Only a number is wanted here, namely how many lines of the data contain the string "signed".

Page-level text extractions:
════════

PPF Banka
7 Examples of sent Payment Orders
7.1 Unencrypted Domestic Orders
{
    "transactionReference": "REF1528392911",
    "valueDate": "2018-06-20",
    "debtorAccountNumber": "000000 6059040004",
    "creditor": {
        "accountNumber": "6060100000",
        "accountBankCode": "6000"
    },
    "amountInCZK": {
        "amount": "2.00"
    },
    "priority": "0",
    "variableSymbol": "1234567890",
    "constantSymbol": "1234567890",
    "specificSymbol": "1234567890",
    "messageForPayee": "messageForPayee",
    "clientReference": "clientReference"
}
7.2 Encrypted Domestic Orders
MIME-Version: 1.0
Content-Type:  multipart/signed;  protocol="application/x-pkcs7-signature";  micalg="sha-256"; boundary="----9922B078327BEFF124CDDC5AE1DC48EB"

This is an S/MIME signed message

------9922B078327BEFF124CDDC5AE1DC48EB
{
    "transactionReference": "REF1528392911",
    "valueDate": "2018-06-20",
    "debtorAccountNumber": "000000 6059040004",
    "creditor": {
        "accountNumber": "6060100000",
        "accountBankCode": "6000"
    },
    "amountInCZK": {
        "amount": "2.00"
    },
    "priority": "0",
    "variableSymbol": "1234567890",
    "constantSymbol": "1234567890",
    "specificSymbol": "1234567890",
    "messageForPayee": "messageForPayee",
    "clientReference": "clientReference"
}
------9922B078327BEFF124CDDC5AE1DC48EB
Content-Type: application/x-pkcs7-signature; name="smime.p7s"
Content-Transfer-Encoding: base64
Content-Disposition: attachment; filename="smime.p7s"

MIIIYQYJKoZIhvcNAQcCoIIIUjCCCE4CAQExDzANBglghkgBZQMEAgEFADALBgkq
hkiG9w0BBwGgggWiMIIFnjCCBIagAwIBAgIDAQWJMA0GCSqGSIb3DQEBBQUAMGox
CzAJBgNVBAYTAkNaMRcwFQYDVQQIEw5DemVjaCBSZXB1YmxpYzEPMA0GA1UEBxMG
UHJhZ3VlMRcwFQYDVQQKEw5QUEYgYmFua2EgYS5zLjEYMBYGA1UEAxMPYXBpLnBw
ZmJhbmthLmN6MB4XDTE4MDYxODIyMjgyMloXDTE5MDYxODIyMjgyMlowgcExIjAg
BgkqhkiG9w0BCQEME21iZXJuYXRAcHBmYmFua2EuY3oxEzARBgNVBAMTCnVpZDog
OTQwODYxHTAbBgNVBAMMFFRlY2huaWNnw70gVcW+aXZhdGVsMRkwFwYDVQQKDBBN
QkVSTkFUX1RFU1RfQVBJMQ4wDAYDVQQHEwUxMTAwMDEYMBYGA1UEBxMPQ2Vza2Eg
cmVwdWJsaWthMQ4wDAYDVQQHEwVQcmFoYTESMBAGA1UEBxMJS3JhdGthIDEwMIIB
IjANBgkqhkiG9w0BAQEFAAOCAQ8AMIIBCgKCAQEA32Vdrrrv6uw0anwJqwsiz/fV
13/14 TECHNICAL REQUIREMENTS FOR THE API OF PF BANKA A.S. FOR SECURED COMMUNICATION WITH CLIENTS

════════

§ ANSWER TO THIS EXERCISE: 2